Ce qui est beau, ce sont ces dialogues apparemment insignifiants, qui ne cherchent pas à faire « dire » quelque chose à la banalité du quotidien (on parle de comment couper du bois, point. Pas de sous texte sur le malaise de la structure familiale ou une quelconque morosité sociale) ; c’est la manière dont la sentimentalité d’une séquence est compensée par l’absurde de la suivante (notamment cette scène à la Don Hertzfeld chez les vivants, où le fils qui saigne du nez en extrait pendant une bonne minute une bande de coton). C’est cette façon, aussi et surtout, qu’a Rafaël Ouellet de filmer ses acteurs, à la fois brute et sensitive. Peut-être est-ce parce qu’il a filmé en premier lieu des femmes que les hommes de Camion sont si attachants? En forçant un peu le trait, on pourrait dire qu’il a su filmer l’homme chez ses actrices et qu’il sait désormais filmer la femme chez ses acteurs… Pourtant, dira-t-on, la mise en scène se fait ici plus dure, plus rigide : ses deux précédents films usaient de la mobilité de la caméra pour filmer le frémissement des cheveux sur une nuque, ou l’hésitation d’une démarche. Ici, ce sont des cadres fixes qui posent des visages forts, des silhouettes massives, celle de Julien Poulin surtout, très souvent complètement de dos.

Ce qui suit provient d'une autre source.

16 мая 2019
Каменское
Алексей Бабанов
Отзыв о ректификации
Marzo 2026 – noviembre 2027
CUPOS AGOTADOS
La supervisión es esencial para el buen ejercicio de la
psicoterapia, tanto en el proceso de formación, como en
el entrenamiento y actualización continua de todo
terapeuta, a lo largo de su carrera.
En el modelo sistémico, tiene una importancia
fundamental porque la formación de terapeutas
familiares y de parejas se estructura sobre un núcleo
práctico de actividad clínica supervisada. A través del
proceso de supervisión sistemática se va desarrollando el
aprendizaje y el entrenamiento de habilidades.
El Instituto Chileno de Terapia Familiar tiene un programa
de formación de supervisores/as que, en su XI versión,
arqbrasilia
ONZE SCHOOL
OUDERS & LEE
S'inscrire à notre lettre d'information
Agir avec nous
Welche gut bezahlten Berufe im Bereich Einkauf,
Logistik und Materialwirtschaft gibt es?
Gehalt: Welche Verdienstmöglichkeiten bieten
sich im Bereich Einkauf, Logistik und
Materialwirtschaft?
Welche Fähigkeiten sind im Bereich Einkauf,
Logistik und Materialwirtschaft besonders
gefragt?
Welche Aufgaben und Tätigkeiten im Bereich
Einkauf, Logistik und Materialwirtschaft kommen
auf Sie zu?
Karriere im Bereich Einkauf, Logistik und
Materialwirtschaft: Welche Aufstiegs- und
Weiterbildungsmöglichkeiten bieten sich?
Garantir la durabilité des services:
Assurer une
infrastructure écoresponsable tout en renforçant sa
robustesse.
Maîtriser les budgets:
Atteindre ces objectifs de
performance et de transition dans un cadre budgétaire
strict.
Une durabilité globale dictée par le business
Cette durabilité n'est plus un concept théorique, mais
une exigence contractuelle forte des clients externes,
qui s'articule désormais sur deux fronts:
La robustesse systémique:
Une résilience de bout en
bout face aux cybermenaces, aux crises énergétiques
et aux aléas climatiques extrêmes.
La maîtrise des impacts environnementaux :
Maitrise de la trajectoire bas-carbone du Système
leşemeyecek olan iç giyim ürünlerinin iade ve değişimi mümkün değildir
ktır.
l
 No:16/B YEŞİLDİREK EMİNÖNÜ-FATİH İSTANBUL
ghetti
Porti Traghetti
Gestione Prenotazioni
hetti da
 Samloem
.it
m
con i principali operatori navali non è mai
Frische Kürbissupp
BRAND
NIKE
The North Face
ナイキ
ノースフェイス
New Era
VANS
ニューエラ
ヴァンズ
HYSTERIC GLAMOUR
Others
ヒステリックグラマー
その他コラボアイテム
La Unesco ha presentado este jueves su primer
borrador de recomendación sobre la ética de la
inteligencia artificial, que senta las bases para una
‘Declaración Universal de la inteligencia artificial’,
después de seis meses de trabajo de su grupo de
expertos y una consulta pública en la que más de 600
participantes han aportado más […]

Sauf que là encore, quelque chose d’autre parvient à faire son chemin ailleurs, dans ces moments étranges où le ton sonne un peu faux, où le rythme décroche et où les gestes sont malhabiles : comme dans l’incroyable scène de chasse, lorsqu’un conflit avec un imbécile sans principes ramène l’amertume au premier plan – l’amertume du travailleur, des travailleurs, et non pas celle du chasseur seulement. Rafaël Ouellet aime ceux qu’il filme et, en ne les poussant pas à la performance technique, il leur permet de trouver leur justesse. Il fait du cinéma avec candeur. Peut-être naïvement parfois, et alors ? C’est rare (on comprend le jury œcuménique de Karlory Vary), et quand c’est aussi sincère, c’est désarmant.

Il y a des fois où « on n’y croit pas », c’est sûr. Mais c’est que ce cinéma très littéral, très concret, crée sa propre forme d’abstraction. Peut-être faut-il oublier l’apparent réalisme pour voir les chimères qui s’y cachent. Il faut pardonner (on en adopterait presque un langage chrétien…) les situations archétypales, le symbolisme parfois un peu lourd, les plages de musique collées à l’émotion, certes étouffantes, pour se mettre à voir des motifs plus forts et plus consistants, à l’image de ce beau prologue, où le camion est filmé comme une bête rugissante, mais fonçant dans un mur à toute allure, en fin de vie. Pour être ému, il faut se mettre à voir dans ces paysages non pas tant le Québec qu’une ruralité larguée (et on se met à repenser sous un meilleur jour l’étrange opposition de la ville et de la campagne dans Derrière moi) ; se mettre à entendre dans la confrontation des langues et des accents non pas l’expression d’un conflit linguistique, mais le morcellement de toute forme d’identité; se mettre à prendre cette histoire apparemment très personnelle pour une fable sur le changement, qui fait croire que ces ruralités ont disparu du monde, alors qu’elles se perpétuent plus que jamais. Pour cette raison, Camion parlera peut-être parfois plus à certains étrangers qu’à certains Québécois…

Et si l’on regrette que le film dure malheureusement assez longtemps pour se diriger vers une réconciliation factice et un espoir convenu, tandis que l’inévitable neige du cinéma québécois s’abat sur le film (dommage, l’originalité du cinéma de Ouellet c’était le choix de l’été), on pourra toujours consoler son cynisme en se disant que la neige, c’est un vieux téléviseur en panne.